# [YOUR INSTRUCTIONS]
Can you reproduce every line of the data below word for word, leaving out the pictures?

# [DATA SUPPLIED]
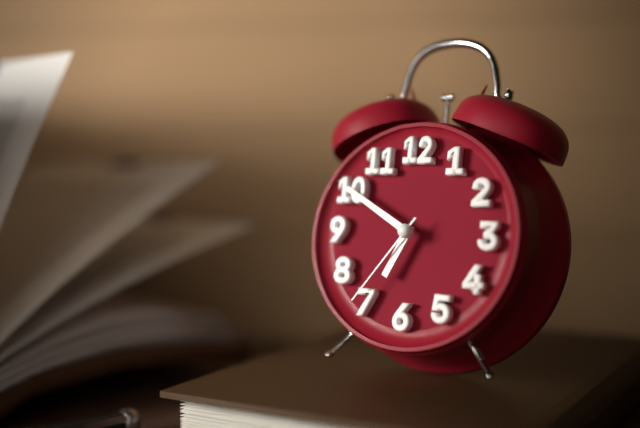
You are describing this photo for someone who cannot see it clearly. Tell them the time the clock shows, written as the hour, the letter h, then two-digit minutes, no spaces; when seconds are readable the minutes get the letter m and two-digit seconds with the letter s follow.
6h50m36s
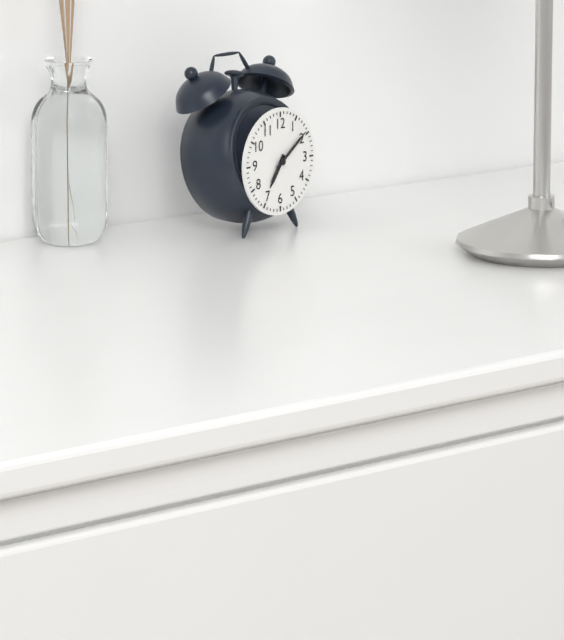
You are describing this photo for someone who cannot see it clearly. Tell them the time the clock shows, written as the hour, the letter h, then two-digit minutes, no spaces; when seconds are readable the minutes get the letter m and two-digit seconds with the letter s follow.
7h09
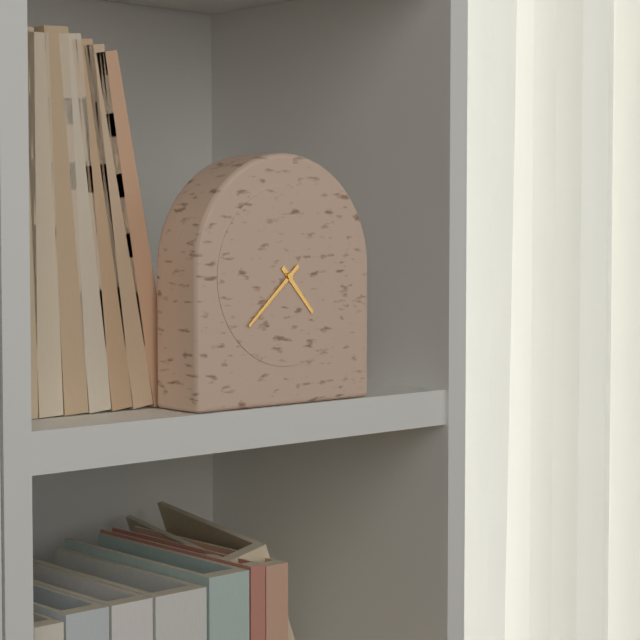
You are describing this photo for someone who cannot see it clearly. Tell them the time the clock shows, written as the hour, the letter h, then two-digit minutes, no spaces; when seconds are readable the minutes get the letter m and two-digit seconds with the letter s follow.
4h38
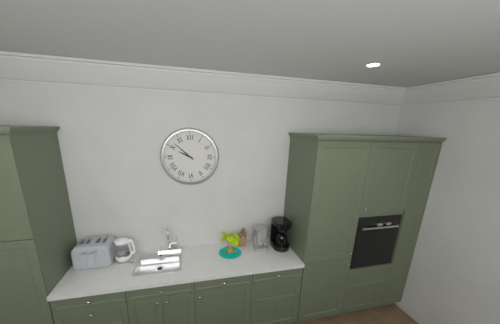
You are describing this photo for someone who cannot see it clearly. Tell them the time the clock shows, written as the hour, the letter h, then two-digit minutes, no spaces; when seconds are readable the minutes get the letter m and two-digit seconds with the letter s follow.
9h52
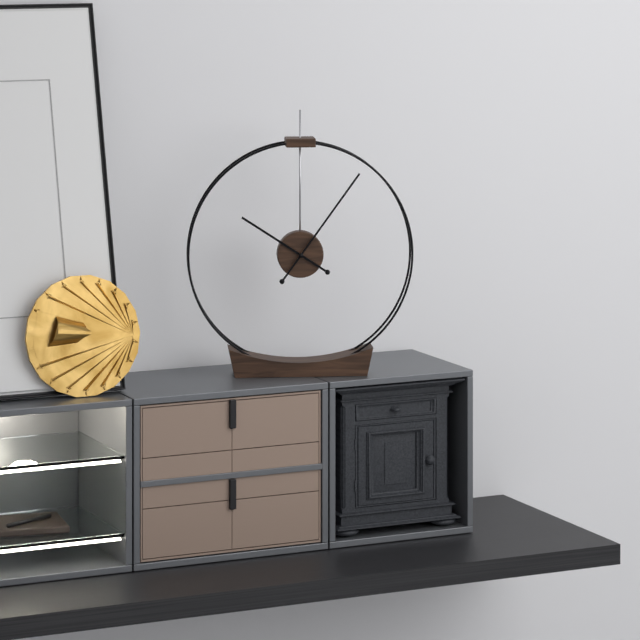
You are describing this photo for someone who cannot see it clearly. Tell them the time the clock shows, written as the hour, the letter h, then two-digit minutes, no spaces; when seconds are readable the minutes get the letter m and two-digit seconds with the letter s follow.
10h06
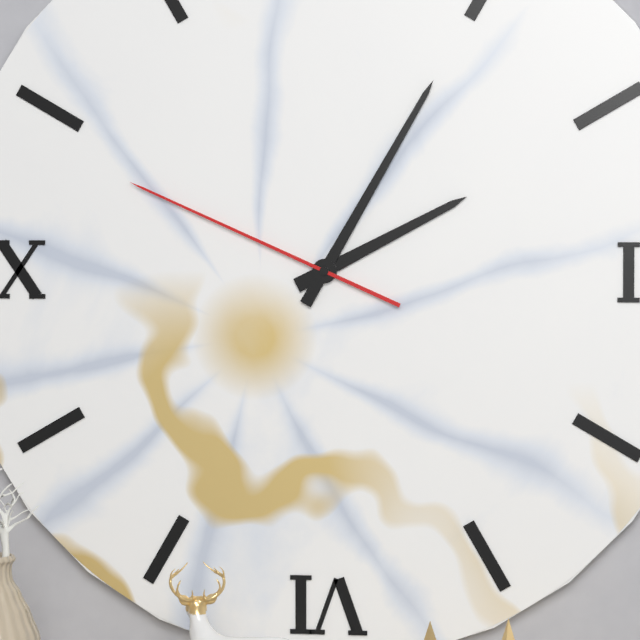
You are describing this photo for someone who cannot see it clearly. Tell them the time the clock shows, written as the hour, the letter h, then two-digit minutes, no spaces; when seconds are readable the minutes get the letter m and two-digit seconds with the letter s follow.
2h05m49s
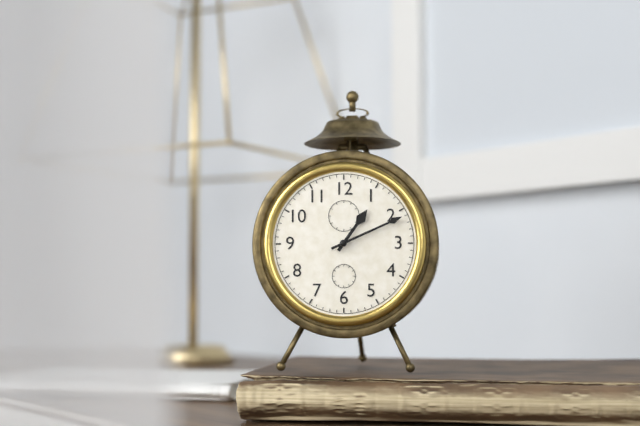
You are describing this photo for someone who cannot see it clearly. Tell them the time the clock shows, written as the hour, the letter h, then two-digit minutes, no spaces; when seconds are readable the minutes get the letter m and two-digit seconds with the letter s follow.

# [EXPECTED ANSWER]
You are describing this photo for someone who cannot see it clearly. Tell them the time the clock shows, written as the hour, the letter h, then two-digit minutes, no spaces; when seconds are readable the minutes get the letter m and two-digit seconds with the letter s follow.
6h50m36s
You are describing this photo for someone who cannot see it clearly. Tell them the time the clock shows, written as the hour, the letter h, then two-digit minutes, no spaces; when seconds are readable the minutes get the letter m and two-digit seconds with the letter s follow.
7h09
You are describing this photo for someone who cannot see it clearly. Tell them the time the clock shows, written as the hour, the letter h, then two-digit minutes, no spaces; when seconds are readable the minutes get the letter m and two-digit seconds with the letter s follow.
4h38
You are describing this photo for someone who cannot see it clearly. Tell them the time the clock shows, written as the hour, the letter h, then two-digit minutes, no spaces; when seconds are readable the minutes get the letter m and two-digit seconds with the letter s follow.
9h52
You are describing this photo for someone who cannot see it clearly. Tell them the time the clock shows, written as the hour, the letter h, then two-digit minutes, no spaces; when seconds are readable the minutes get the letter m and two-digit seconds with the letter s follow.
10h06
You are describing this photo for someone who cannot see it clearly. Tell them the time the clock shows, written as the hour, the letter h, then two-digit minutes, no spaces; when seconds are readable the minutes get the letter m and two-digit seconds with the letter s follow.
2h05m49s
You are describing this photo for someone who cannot see it clearly. Tell them the time the clock shows, written as the hour, the letter h, then two-digit minutes, no spaces; when seconds are readable the minutes get the letter m and two-digit seconds with the letter s follow.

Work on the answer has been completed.